Ich will aber noch einmal dem Argument entgegentreten, hier werde etwas verschlafen, oder der Senat brauche einen Weckruf. Noch einmal in aller Ernsthaftigkeit, es war dieser Senat, der den Ausbau der

Kindertagesbetreuung ganz groß zur Sprache gebracht und einen Entwicklungsplan für die nächsten fünf Jahre vorgelegt hat.

(Beifall SPD, Bündnis 90/Die Grünen)

Man kann ja viel vorwerfen, aber hier jetzt wirklich nicht behaupten, es hätte da jemand geschlafen.

Wir haben den weiteren Ausbau der Ganztagsschulen vorangetrieben, die Quote der Schulabbrecher wurde gesenkt, und wir waren das erste Bundesland, das präventive Armutsbekämpfung betreiben wollte, indem ein Mindestlohn eingeführt wurde.

(Beifall SPD)

Wir dürfen die stattgefundenen Erfolge – ich sage einmal, auch angestoßen von verschiedenen Fraktionen hier im Haus – nicht verschweigen. Wir müssen einfach sehen, dass sich einiges auch bewegt hat. In Bezug auf die Schulsozialarbeiter – als Geschenk dargeboten bekommen von der CDU mit einem Teilhabepaket – hat man gesagt, Länder, wir geben euch für eine bestimmte Zeit die Schulsozialarbeiter. Es war diese Regierung in Bremen, die erklärt hat, wir führen das Programm fort, und wir haben 50 Stellen abgesichert, daher kann man doch nicht sagen, hier würde jemand – –.
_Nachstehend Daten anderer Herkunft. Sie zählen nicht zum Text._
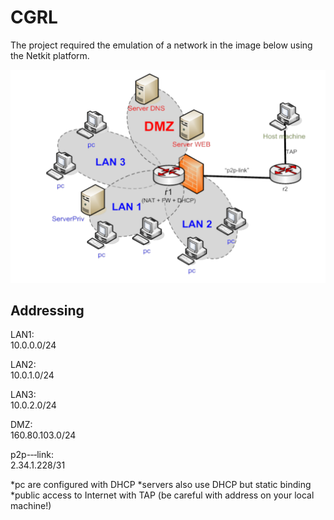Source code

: # CGRL
The project required the emulation of a network in the image below using the Netkit platform.


![Image of Network](https://raw.githubusercontent.com/v2-dev/cgrl/master/network.png)


## Addressing 

LAN1:	
  10.0.0.0/24	

LAN2:	
  10.0.1.0/24	
  
LAN3:	
  10.0.2.0/24	
  
DMZ:	
  160.80.103.0/24	
  
p2p-­‐‐link:	
  2.34.1.228/31	
  
*pc are configured with DHCP
*servers also use DHCP but static binding 
*public access to Internet with TAP (be careful with address on your local machine!)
(Abg. Dr. vom Bruch [CDU]: Was war das für eine Geburt! – Abg. Frau Ahrens [CDU]: Aber wir haben dafür gekämpft, und das von Anfang an!)

Das ist egal! Frau Ahrens, es wurde aber gemacht, und deshalb kann man nicht behaupten, wir hätten das an der Stelle verschlafen, denn der Senat hat hier reagiert.